Solution Architecture

alt tag

Installation

Setup single node SMACK sandbox virtual machine

Step 1: Clone SMACK vagrant repository

git clone https://github.com/kartik-dev/SMACK-Sandbox.git

Step 2: Bring up SMACK sandbox

This might take some time (Approx 10 to 15mins),since it downloads and installs hadoop, mesos, spark, cassandra, nifi, confluent-io platform and Zeppelin (we might not use all the above service for this application, but it is part of the SMACK sandbox)

cd SMACK-Sandbox

vagrant up

Step 3: Once ready, ssh to smack vm (use putty)

ip: 192.168.0.50

username: root

password: vagrant

Note: Please refer to https://github.com/kartik-dev/SMACK-Sandbox for more information on SMACK-Sandbox and https://github.com/kartik-dev/SMACK-Sandbox/blob/master/ADVANCED.md for advanced information

As of now, SMACK services needs to be started manually in case if the vagrant machine is halted. Please refer to https://github.com/kartik-dev/SMACK-Sandbox/blob/master/ManualStartScripts.md for starting services manually

Steps to run Yelp Dataset challenge application

Step 1: Clone yelp_academic_dataset_review repository

cd /root

git clone https://github.com/kartik-dev/yelp_academic_dataset_review.git

Step 2: Download yelp dataset from https://www.yelp.com/dataset_challenge/dataset

Step 3: Upload dataset into HDFS

This script will take .tar file as parameter and store extracted json files into HDFS

cd /root/yelp_academic_dataset_review

sh scripts/yelp-data-upload-to-HDFS.sh <tar file path>

Step 4: Bring up Cassandra

Cassandra stores aggregated/output data for visualization or deeper analysis

export PATH=$PATH:/usr/local/cassandra/bin

cp /vagrant/resources/cassandra/cassandra.yaml /usr/local/cassandra/conf/
 
cassandra -R &

setup cassandra tables

cqlsh 192.168.0.50 -f scripts/cassandra-query.cql

Step 5: Launch Spark application (kramalingam/spark-driver image is available in docker hub)
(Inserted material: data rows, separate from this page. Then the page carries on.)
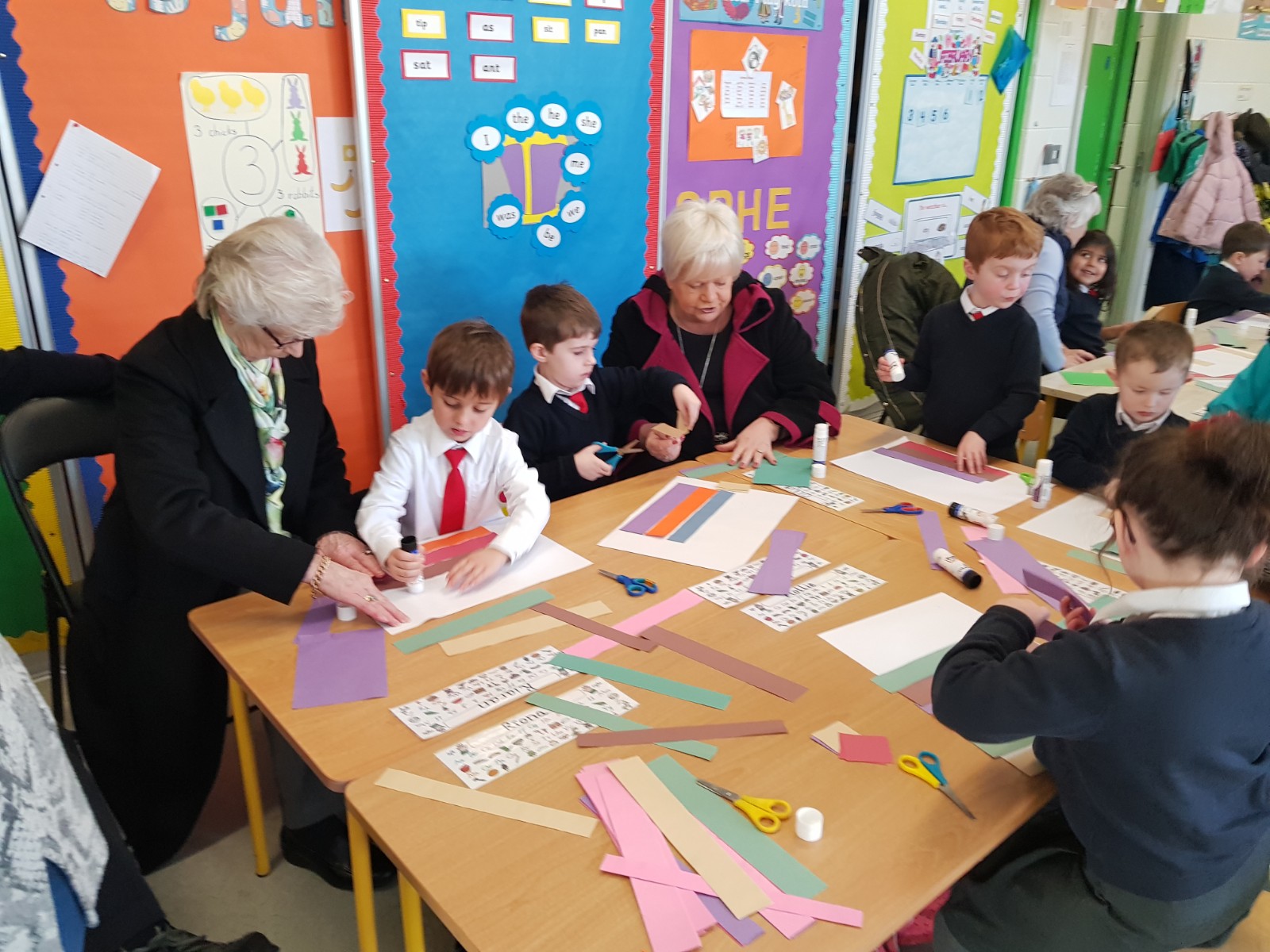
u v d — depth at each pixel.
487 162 2.62
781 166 3.46
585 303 1.99
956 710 1.02
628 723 1.13
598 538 1.63
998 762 1.08
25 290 2.04
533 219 2.78
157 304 2.21
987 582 1.48
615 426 2.23
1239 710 0.92
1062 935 1.09
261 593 1.36
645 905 0.86
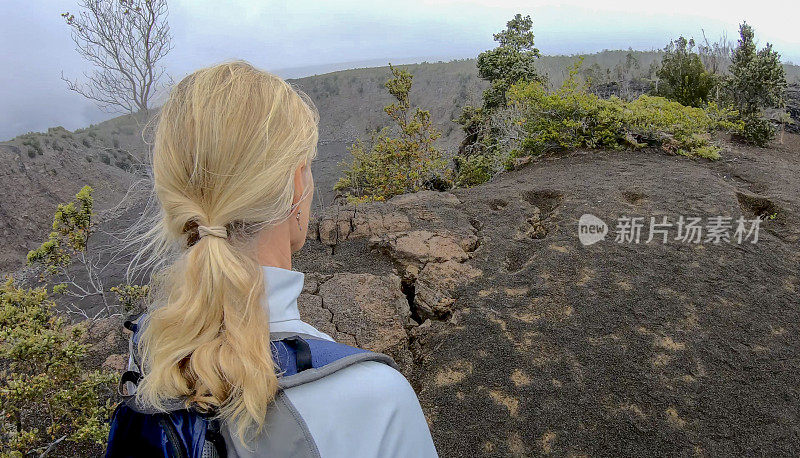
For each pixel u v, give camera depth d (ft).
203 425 2.34
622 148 30.96
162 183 2.57
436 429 11.27
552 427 11.16
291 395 2.34
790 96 52.65
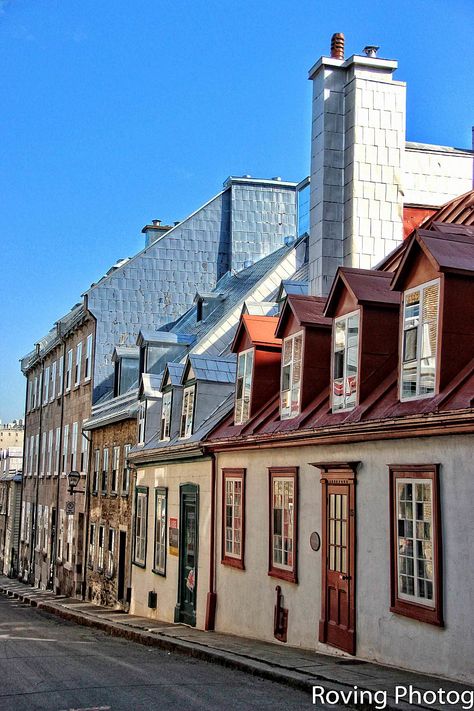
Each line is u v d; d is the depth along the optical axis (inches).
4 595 1573.6
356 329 519.2
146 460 947.3
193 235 1497.3
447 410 394.0
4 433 4972.9
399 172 730.8
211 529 729.6
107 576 1159.0
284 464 598.2
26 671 468.4
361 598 479.5
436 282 438.3
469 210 631.8
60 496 1562.5
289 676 420.2
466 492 391.2
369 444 479.2
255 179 1509.6
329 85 741.9
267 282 1138.7
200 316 1278.3
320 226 727.1
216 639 628.4
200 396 802.8
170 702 367.9
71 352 1600.6
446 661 399.2
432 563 412.5
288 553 584.4
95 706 359.9
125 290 1453.0
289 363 622.8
Now that the image is already built, we just need to run it (this will launch standalone spark cluster)

use case 1: group reviews by stars

docker run -e "SPARK_CLASS=com.demo.spark.YelpGroupReviewsByStars" -e "SPARKMASTER=local" kramalingam/spark-driver 

use case 2: top 10 business by category Restaurants

docker run -e "SPARK_CLASS=com.demo.spark.YelpTop10BusinessByCategories" -e "SPARKMASTER=local" kramalingam/spark-driver

To launch spark driver on mesos spark master (not tested with SMACK Sandbox)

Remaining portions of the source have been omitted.